EXERCISE DIRECTIONS —
Can you copy out the whole passage below on Marxism and anarchism word for word, with nothing changed?
====== EXTRACT
So the “Marxist” position proclaimed to the meeting was actually the anarchist one!

I do find it annoying when Marxists proclaim they understand anarchism better than anarchists while showing that they obviously don’t. They also seem to be unaware of their own tradition – but this is surely not the case. As Maurice Brinton noted way back in the 1960s when faced “with the bureaucratic monstrosity of Stalinist and post-Stalinist Russia, yet wishing to retain some credibility among their working class supporters, various strands of Bolshevism have sought posthumously to rehabilitate the concept of ‘workers’ control.’” The facts show that between 1917 and 1921 “all attempts by the working class to assert real power over production - or to transcend the narrow role allocated by to it by the Party - were smashed by the Bolsheviks, after first having been denounced as anarchist or anarcho-syndicalist deviations. Today workers’ control is presented as a sort of sugar coating to the pill of nationalisation of every Trotskyist or Leninist micro-bureaucrat on the make. Those who strangled the viable infant are now hawking the corpse around.” (For Workers’ Power, 165)

The Marxist tradition was one of creating mass political parties as political struggle (elections) was more important than economic struggle (direct action). This turns the focus of the struggle from the masses organised in their workplaces and communities taking action to entrusting a few representatives within bourgeois institutions to fight for us (with the masses called upon in a supporting role). The Bolsheviks operated within a quasi-feudal regime without real parliamentarian traditions or institutions and so they had to be more direct action focused but the aspiration was always German Social Democracy.

For those with a taste of irony, here is the father of Russian Marxism (Plekhanov) pontificating on why anarchism is wrong:

“The corrupting influence of the Parliamentary environment on working-class representatives is what the Anarchists have up to the present considered the strongest argument in their criticism of the political activity of Social-Democracy. We have seen what its theoretical value amounts to. And even a slight knowledge of the history of the German Socialist party will sufficiently show how in practical life the Anarchist apprehensions are answered.”
============
====== DATA SUPPLIED
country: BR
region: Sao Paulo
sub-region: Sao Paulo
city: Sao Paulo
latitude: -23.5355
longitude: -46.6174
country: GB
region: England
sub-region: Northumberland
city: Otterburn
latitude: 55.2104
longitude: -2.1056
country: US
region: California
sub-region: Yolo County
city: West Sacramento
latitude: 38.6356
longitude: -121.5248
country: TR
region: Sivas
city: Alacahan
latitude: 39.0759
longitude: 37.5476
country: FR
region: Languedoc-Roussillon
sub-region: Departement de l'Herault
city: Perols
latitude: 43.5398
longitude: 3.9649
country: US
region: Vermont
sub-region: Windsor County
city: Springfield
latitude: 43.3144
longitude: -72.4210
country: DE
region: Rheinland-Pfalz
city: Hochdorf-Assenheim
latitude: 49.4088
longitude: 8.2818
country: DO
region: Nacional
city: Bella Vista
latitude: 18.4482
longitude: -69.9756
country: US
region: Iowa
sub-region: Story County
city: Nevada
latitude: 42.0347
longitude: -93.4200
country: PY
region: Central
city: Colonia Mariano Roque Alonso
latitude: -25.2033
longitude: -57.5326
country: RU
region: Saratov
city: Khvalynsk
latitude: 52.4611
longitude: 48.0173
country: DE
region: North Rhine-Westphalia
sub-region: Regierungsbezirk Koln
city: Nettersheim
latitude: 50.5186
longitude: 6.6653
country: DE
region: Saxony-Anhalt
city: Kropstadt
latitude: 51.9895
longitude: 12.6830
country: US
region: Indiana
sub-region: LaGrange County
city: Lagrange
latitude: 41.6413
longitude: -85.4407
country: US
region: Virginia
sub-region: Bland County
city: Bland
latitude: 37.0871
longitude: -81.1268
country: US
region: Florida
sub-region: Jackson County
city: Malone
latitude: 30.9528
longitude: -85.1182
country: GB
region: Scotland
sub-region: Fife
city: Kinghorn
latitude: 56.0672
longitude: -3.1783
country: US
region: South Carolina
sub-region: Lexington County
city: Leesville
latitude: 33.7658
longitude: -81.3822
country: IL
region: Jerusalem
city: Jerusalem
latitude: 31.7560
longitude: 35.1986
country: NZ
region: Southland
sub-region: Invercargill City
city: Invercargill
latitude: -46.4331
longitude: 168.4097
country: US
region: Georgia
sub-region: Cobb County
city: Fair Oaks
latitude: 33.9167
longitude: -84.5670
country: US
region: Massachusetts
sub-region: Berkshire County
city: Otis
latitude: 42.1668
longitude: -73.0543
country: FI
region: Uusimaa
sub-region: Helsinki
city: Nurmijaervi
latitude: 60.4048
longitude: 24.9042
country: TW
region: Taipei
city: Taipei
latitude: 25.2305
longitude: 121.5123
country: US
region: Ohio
============
TASK ANSWER —
So the “Marxist” position proclaimed to the meeting was actually the anarchist one!

I do find it annoying when Marxists proclaim they understand anarchism better than anarchists while showing that they obviously don’t. They also seem to be unaware of their own tradition – but this is surely not the case. As Maurice Brinton noted way back in the 1960s when faced “with the bureaucratic monstrosity of Stalinist and post-Stalinist Russia, yet wishing to retain some credibility among their working class supporters, various strands of Bolshevism have sought posthumously to rehabilitate the concept of ‘workers’ control.’” The facts show that between 1917 and 1921 “all attempts by the working class to assert real power over production - or to transcend the narrow role allocated by to it by the Party - were smashed by the Bolsheviks, after first having been denounced as anarchist or anarcho-syndicalist deviations. Today workers’ control is presented as a sort of sugar coating to the pill of nationalisation of every Trotskyist or Leninist micro-bureaucrat on the make. Those who strangled the viable infant are now hawking the corpse around.” (For Workers’ Power, 165)

The Marxist tradition was one of creating mass political parties as political struggle (elections) was more important than economic struggle (direct action). This turns the focus of the struggle from the masses organised in their workplaces and communities taking action to entrusting a few representatives within bourgeois institutions to fight for us (with the masses called upon in a supporting role). The Bolsheviks operated within a quasi-feudal regime without real parliamentarian traditions or institutions and so they had to be more direct action focused but the aspiration was always German Social Democracy.

For those with a taste of irony, here is the father of Russian Marxism (Plekhanov) pontificating on why anarchism is wrong:

“The corrupting influence of the Parliamentary environment on working-class representatives is what the Anarchists have up to the present considered the strongest argument in their criticism of the political activity of Social-Democracy. We have seen what its theoretical value amounts to. And even a slight knowledge of the history of the German Socialist party will sufficiently show how in practical life the Anarchist apprehensions are answered.”